L'acquisto di partecipazioni non destinate ad utilizzo durevole sono rilevante nell'attivo circolante. Si ricorda, tuttavia, che l'art. 2424-bis del codice civile stabilisce che le partecipazioni in altre imprese in misura non inferiore a quelle stabilite dal terzo comma dell'art. 2359 (controllate e collegate) si presumono immobilizzazioni.
Non si tratta, tuttavia, di una presunzione assoluta. Il redattore di bilancio può individuare dei criteri di distinzione tra investimenti durevoli e non durevoli. Questi criteri vanno poi dichiarati in nota integrativa e mantenuti costanti nel tempo. Secondo l'OIC 20 per classificare nel circolante una partecipazione è necessario che gli amministrazione abbiano la facoltà di smobilizzare l'investimento cogliendo l'opportunità di mercato, non necessarimente nel breve periodo.

Materiale fornito >>
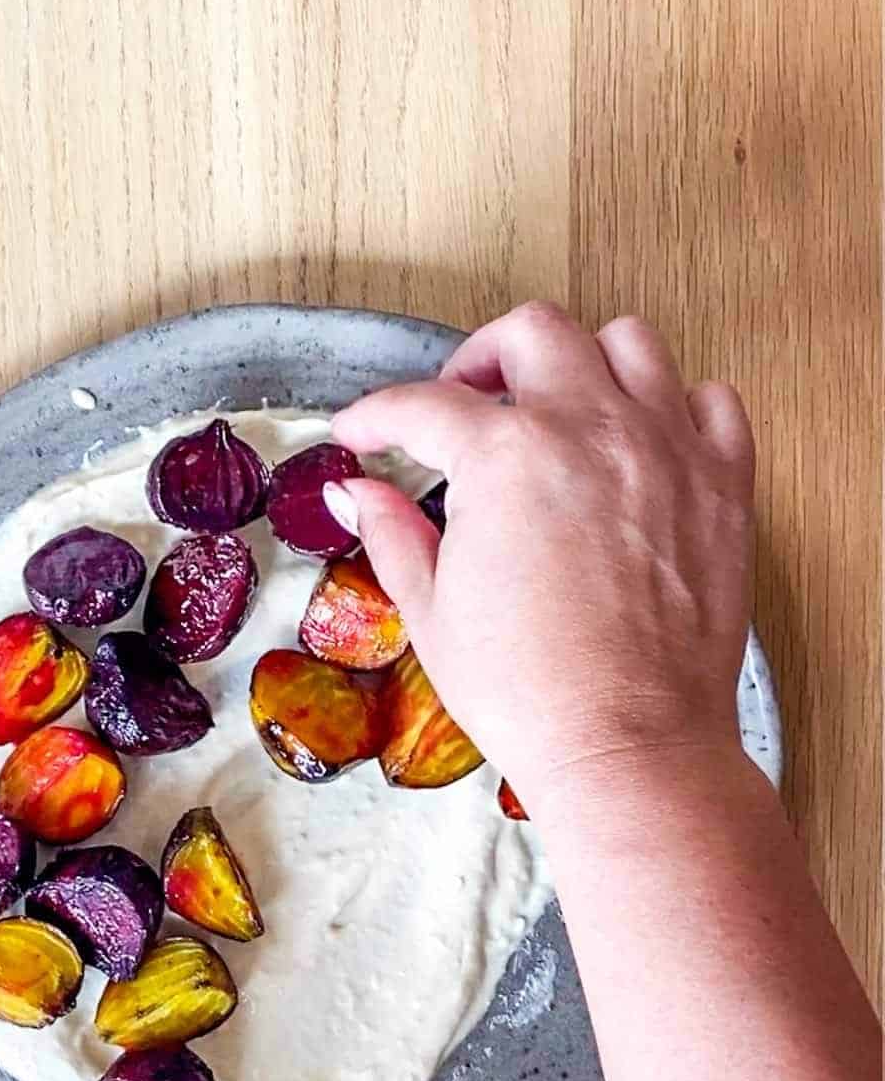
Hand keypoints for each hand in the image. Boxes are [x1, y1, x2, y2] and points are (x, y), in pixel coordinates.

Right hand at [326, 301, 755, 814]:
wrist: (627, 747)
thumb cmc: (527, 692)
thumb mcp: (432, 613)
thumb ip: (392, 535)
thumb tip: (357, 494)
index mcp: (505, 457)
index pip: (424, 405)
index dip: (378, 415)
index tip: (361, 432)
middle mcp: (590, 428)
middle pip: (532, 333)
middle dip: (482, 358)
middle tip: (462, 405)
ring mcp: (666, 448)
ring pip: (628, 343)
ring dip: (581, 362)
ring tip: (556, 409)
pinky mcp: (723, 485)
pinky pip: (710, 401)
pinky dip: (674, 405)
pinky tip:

Istruzioni operative >>
A. Per favore, trascrivi senza modifiche la parte dell'estratto sulle partecipazioni compresa tra "Non si tratta, tuttavia, di" e "nel breve periodo.", estremi inclusi.
B. Secondo l'estratto sulle partecipazioni, in quale documento vanno dichiarati i criteri di distinzione tra investimenti durevoli e non durevoli?

Risposte in ordine >>
A.
Non si tratta, tuttavia, di una presunzione assoluta. Il redattore di bilancio può individuare dei criteri di distinzione tra investimenti durevoli e non durevoli. Questi criteri vanno poi dichiarati in nota integrativa e mantenuti costanti nel tempo. Secondo l'OIC 20 per classificare nel circolante una partecipazione è necessario che gli amministrazione abbiano la facoltà di smobilizzare l'investimento cogliendo l'opportunità di mercato, non necessarimente nel breve periodo.

B. In nota integrativa.